Sam has written a long email from which I am hoping to quote in the next post.


Castro photographing Khrushchev and his family during a visit to their dacha in 1963.



4 comments:

Ioana Ieronim said...

Exceptionally interesting discussion!

I would say that, whether a poet speaks from an artificial paradise, from a virtual purgatory or hell, or from whatever is closest to the thing we still call reality,whether city or "nature", whether historical, futuristic or as strictly in and of the moment as possible (ours is a time of all possibilities, aren't we lucky!) there is one thing to beware - disingenuity.

George S said...

How nice to have you comment here, Ioana. Welcome! I don't think there is any disingenuity here. Poets have always felt the urgency of their own position, in their own time. In the cases of Sam and Lidija I am interested in their perceptions of the world - the sense of self and time as modified by the era and conditions into which they were born. I take the high quality of their work, and indeed their high seriousness, for granted. That is to say, I recognize it: in fact I recognize their perceptions as overlapping with my own. But they're not same and where they are different it is, in some respects, a category difference. That which I see existing and in which I partly exist might be what they entirely exist in.

panther said...

Lidia, and Sam, and any other good poet simply writes, perhaps, what s/he needs to write. This might or might not chime with the sensibilities of this major publisher, that panel that awards prizes. It might or might not chime with that slithery thing, the Zeitgeist.

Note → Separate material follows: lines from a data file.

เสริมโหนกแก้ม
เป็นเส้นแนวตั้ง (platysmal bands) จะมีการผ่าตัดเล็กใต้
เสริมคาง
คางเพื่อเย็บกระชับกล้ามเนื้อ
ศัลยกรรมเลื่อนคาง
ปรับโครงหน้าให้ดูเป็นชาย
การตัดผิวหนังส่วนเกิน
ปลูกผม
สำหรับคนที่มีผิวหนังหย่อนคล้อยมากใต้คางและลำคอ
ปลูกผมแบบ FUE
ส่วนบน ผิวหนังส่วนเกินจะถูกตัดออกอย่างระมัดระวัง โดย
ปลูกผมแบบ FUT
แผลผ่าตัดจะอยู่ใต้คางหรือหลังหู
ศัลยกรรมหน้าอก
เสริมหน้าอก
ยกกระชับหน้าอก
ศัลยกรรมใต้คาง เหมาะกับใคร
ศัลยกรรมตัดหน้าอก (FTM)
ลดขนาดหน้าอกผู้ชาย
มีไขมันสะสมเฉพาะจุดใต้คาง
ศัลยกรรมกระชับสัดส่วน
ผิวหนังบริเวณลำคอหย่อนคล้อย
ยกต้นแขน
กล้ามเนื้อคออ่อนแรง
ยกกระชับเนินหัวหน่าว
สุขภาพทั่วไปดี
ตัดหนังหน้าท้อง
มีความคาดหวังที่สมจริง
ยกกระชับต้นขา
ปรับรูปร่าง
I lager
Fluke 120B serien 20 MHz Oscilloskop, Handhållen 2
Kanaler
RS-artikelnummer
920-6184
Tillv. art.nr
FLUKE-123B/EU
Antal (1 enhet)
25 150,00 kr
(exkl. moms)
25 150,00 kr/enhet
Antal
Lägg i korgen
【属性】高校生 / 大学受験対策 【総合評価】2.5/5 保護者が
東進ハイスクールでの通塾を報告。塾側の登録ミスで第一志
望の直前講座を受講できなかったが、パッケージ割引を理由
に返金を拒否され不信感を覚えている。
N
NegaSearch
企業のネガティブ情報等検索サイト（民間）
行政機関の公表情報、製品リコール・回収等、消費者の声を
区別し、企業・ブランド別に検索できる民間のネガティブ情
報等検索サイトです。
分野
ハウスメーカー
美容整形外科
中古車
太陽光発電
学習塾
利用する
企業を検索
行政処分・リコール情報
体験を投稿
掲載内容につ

Does it matter ? It might mean for the poet that s/he wins fewer prizes and awards than certain other poets. But in a wider sense, it doesn't matter. Each poet will find, we can only hope, readers who are sympathetic. Am not sure I agree with Mandelstam when he writes "Writing a poem is putting a message in a bottle: it will reach the one person for whom it is destined." But it's an interesting thought.

Ioana said...

Hi again, George, I must say I was / am following your attempt at defining these differences, these changes of voice, with utmost interest, especially as I know your subtly tuned, knowledgeable and unprejudiced way to approach such topics. The time we live in obviously shifts very quickly (unpredictably too), complete with its ever changing Zeitgeist, and with us in all of it. Admirable poetry comes from so many places - a golden age of poetry - and it is of so many different kinds. I was making the reference to disingenuity only as a matter of principle (meaning, there is only this limit I would consider to be not quite acceptable in poetry, or any other form of art, for that matter. Though that limit too might be discussed...) So I did NOT refer to Lidija, whose outstanding poetry I have known for years, and even translated and had published in Romania, or to Sam Riviere whose poetry (and poetry cum video) I have recently discovered and like a-lot.